Je repars à travers prés et bois suivant de loin le tracé plein sud du Bès jusqu’à La Valette puis Saint-Juéry, Saint-Georges en patois, un beau village de Lozère bâti dans un méandre du Bès. Je m’octroie une halte méritée aux côtés de Daniel dans le bistro du coin. Deux châteaux se font face, chacun sur une rive du Bès, le château haut, alors en Auvergne et le château de Fontanges alors en Gévaudan. C’est dans ce dernier, encore appelé château de l’Isle que naquit Angélique de Scorrailles, demoiselle de Fontanges qui était réputée pour sa grande beauté, « la taille flexible de la jeunesse et un port de tête, une allure digne de séduire un roi. »

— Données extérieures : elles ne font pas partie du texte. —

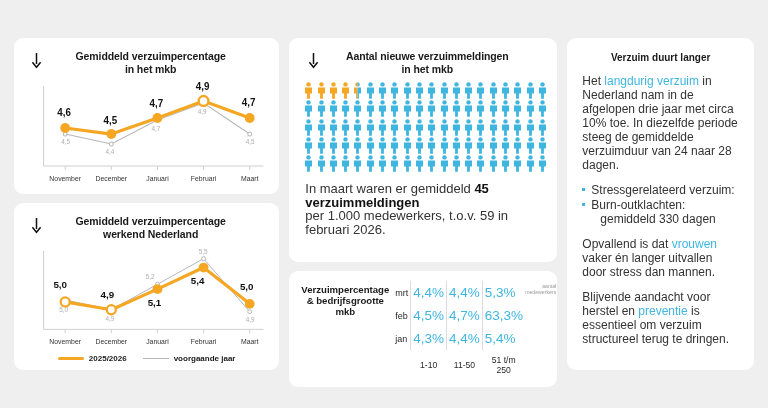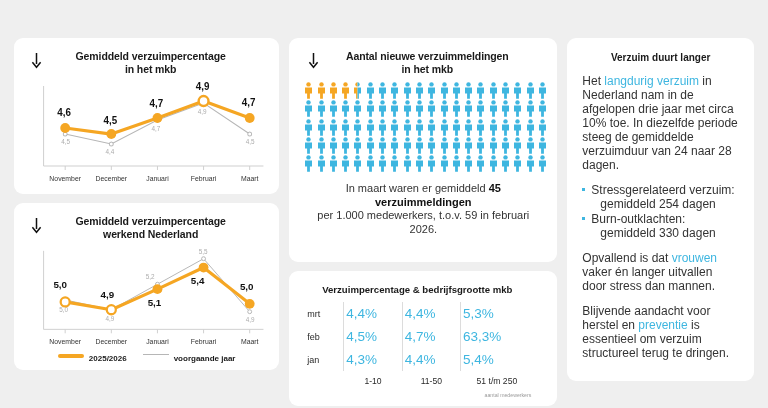--- a/index.html
+++ b/index.html
@@ -35,37 +35,37 @@
   .arrow-icon { width: 16px; flex: 0 0 16px; display: flex; justify-content: center; padding-top: 3px; }
   .chart-title {
     flex: 1; text-align: center; font-weight: bold;
     font-size: 10.5px; line-height: 13px; color: #1a1a1a;
     letter-spacing: -0.1px; padding-right: 14px;
   }
   .chart-plot { flex: 1; position: relative; margin-top: 2px; }
   .chart-plot svg { display: block; width: 100%; height: 100%; }
 
   .legend { display: flex; justify-content: center; align-items: center; gap: 16px; padding: 1px 0 3px 0; }
-  .legend-item { display: flex; align-items: flex-start; gap: 5px; }
+  .legend-item { display: flex; align-items: center; gap: 5px; }
   .legend-swatch-orange { width: 26px; height: 3.5px; background: #F5A623; border-radius: 2px; }
   .legend-swatch-grey   { width: 26px; height: 1.2px; background: #b6b6b6; }
   .legend-label { font-size: 8px; font-weight: bold; color: #1a1a1a; }
 
   
   .picto-card { padding: 10px 10px 24px 10px; flex: 0 0 auto; }
   .picto-grid { display: flex; flex-wrap: wrap; gap: 1.3px 1.3px; padding: 6px 2px 4px 4px; width: 246px; }
   .picto-fig { width: 11px; height: 17px; position: relative; }
   .picto-fig svg { display: block; }
   .picto-note {
-    font-size: 11px; line-height: 13.5px; color: #333; padding: 6px 6px 2px 6px; text-align: center;
+    font-size: 13px; line-height: 13.5px; color: #333; padding: 6px 6px 2px 6px;
   }
   .picto-note b { color: #111; }
 
   
-  .table-card { padding: 10px 24px 8px 12px; flex: 1 1 0; display: flex; flex-direction: column; }
+  .table-card { padding: 10px 24px 8px 12px; flex: 1 1 0; display: flex; }
   .table-title { text-align: center; font-weight: bold; font-size: 9.6px; color: #1a1a1a; padding: 3px 0 7px 0; }
   .tbl { width: 100%; border-collapse: collapse; }
   .tbl td { padding: 4px 2px; }
   .tbl .rowlab { font-size: 9px; color: #2a2a2a; width: 34px; text-align: left; padding-left: 6px; }
   .tbl .val {
     font-size: 13.5px; font-weight: normal; color: #3EB6E0; 
     border-left: 1.1px solid #dcdcdc;
   }
   .tbl tr.colhead td { border-left: none; padding-top: 5px; }
   .tbl .colhead-lab { font-size: 8.6px; color: #2a2a2a; text-align: center; }
@@ -1085,21 +1085,20 @@
   <div class="col col-right">
     <div class="card text-card">
       <div class="text-title">Verzuim duurt langer</div>
       <div class="text-body">
         <p>
           <span>Het </span><span class="hl">langdurig verzuim</span><span> in Nederland nam in de afgelopen drie jaar met circa 10% toe. In diezelfde periode steeg de gemiddelde verzuimduur van 24 naar 28 dagen.</span>
         </p>
         <ul class="bullets">
           <li>
             <span>Stressgerelateerd verzuim:</span>
-            <div class="sub">gemiddeld 254 dagen</div>
           </li>
           <li>
             <span>Burn-outklachten:</span>
             <div class="sub">gemiddeld 330 dagen</div>
           </li>
         </ul>
         <p style="margin-top:11px">
           <span>Opvallend is dat </span><span class="hl">vrouwen</span><span> vaker én langer uitvallen door stress dan mannen.</span>
         </p>
         <p>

À l’époque où Angélique arrive à la Cour, Louis XIV est entouré de la gouvernante de leurs enfants, la marquise de Maintenon, et la favorite en titre d’alors, la marquise de Montespan. Cette dernière,  espérant détourner Louis XIV de Madame de Maintenon, lui présenta Angélique de Scorrailles alors âgée de dix-sept ans. Le roi en avait quarante.

Madame, la pétillante princesse Palatine, n’hésite pas à charger la jeune femme : «  Belle comme un ange, avec un cœur excellent, mais sotte comme un panier. » Décédée à l’âge de vingt ans, elle n’aura guère le temps de rester à la Cour.

Il fait beau, il n’est pas tard alors après un aller-retour en California pour repérer le camping de Fournels et faire quelques courses, je reprends le GR là où je l’ai laissé à Saint-Juéry et le poursuis pendant près de deux heures suivant des pistes à travers champs et forêts, la dernière portion étant en passe d’être goudronnée. Je retrouve Daniel qui a dû faire un grand détour pour me rejoindre à une intersection de chemins. Ce soir donc, nous passons la nuit dans le sympathique camping de Fournels.